For many years, Philadelphia has been at the epicenter of America’s urban opioid crisis — one that’s been painted primarily as affecting white residents who initially became addicted through prescription painkillers, then switched to heroin. Indeed, white residents have long made up a majority of overdose deaths in the city.
But in the last few years, overdoses have been rising among people of color in Philadelphia. And at the height of the pandemic this spring, the overdose crisis underwent an alarming demographic shift. In the second quarter of the year, Black Philadelphians’ share of the city’s fatal overdoses nearly doubled, surpassing that of white Philadelphians.
Overdoses as a whole are on the rise this year in Philadelphia, and officials fear the total death toll will surpass that of 2017, the worst on record.
The rise in overdoses among Philadelphians is likely due to a number of factors, not all of them pandemic-related. For example, fentanyl, the powerful synthetic opioid that’s contaminated most of the city’s heroin supply, is now making its way into other drugs, and putting people who aren’t used to opioids at risk of overdose. Advocates have been sounding the alarm on fentanyl’s spread across the city for years.
And for those on the front lines who work with people in addiction, there’s a clear connection between the rise in overdose deaths among Black Philadelphians and the unique struggles that they have faced during the pandemic.

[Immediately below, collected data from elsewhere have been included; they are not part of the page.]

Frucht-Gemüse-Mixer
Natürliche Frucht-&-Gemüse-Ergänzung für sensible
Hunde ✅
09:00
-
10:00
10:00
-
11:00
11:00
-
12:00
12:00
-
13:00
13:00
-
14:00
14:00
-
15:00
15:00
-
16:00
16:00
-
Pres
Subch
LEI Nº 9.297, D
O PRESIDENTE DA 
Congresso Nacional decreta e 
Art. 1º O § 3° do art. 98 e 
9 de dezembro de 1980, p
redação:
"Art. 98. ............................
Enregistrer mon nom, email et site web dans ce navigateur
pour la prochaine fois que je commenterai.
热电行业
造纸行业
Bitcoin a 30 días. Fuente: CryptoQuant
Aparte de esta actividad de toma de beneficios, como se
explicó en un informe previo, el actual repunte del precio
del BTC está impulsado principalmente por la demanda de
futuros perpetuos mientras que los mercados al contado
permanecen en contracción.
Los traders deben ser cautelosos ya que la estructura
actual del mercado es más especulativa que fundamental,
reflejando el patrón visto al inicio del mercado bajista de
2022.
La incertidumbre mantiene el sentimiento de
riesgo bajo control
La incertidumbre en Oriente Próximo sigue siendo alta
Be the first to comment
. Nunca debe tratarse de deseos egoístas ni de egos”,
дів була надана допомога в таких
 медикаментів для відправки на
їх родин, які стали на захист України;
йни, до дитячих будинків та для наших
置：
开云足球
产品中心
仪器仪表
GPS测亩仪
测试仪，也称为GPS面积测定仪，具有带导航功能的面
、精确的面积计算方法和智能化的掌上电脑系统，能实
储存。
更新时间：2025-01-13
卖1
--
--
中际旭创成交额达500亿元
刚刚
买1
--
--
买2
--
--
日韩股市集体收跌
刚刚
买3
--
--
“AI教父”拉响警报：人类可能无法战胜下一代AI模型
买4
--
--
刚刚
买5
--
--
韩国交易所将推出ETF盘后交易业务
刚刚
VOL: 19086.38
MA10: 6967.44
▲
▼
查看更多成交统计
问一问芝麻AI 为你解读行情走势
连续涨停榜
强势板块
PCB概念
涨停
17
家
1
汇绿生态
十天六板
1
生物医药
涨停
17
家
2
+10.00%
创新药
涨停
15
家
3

Nationwide, Black people have been more likely to contract the coronavirus and to suffer serious complications — another example of the health disparities that have plagued communities of color for years. The pandemic has thrown that injustice into even sharper relief.
“We can’t figure out how to offer [COVID] testing to people when they are not symptomatic — what does that say to a mostly Black and brown, underpaid workforce, and how are they supposed to live with that trauma, going home knowing that any day they go home to a family member, they could be infected with COVID?” Michael Hinson, the president of SELF Inc., the largest emergency housing provider in the city, said in a December interview.
“People are having to deal with not being able to work, not having economic resources. On top of homelessness, on top of joblessness, how do you cope with that? How do you not turn to something to offer you some peace?”
Preliminary national data shows that overdoses have risen throughout the country as the pandemic has spiraled, and advocates have said that it’s crucial to design lockdown measures with people struggling with addiction in mind.
“When you design COVID response measures, you have to keep in mind that additional measures are necessary to mitigate the negative consequences of these mandates to stay home,” said Northeastern University professor Leo Beletsky in December. People need access to [overdose reversal drugs] and treatment. People need access to economic and social supports. And in all of those, the COVID response measures are really lacking.”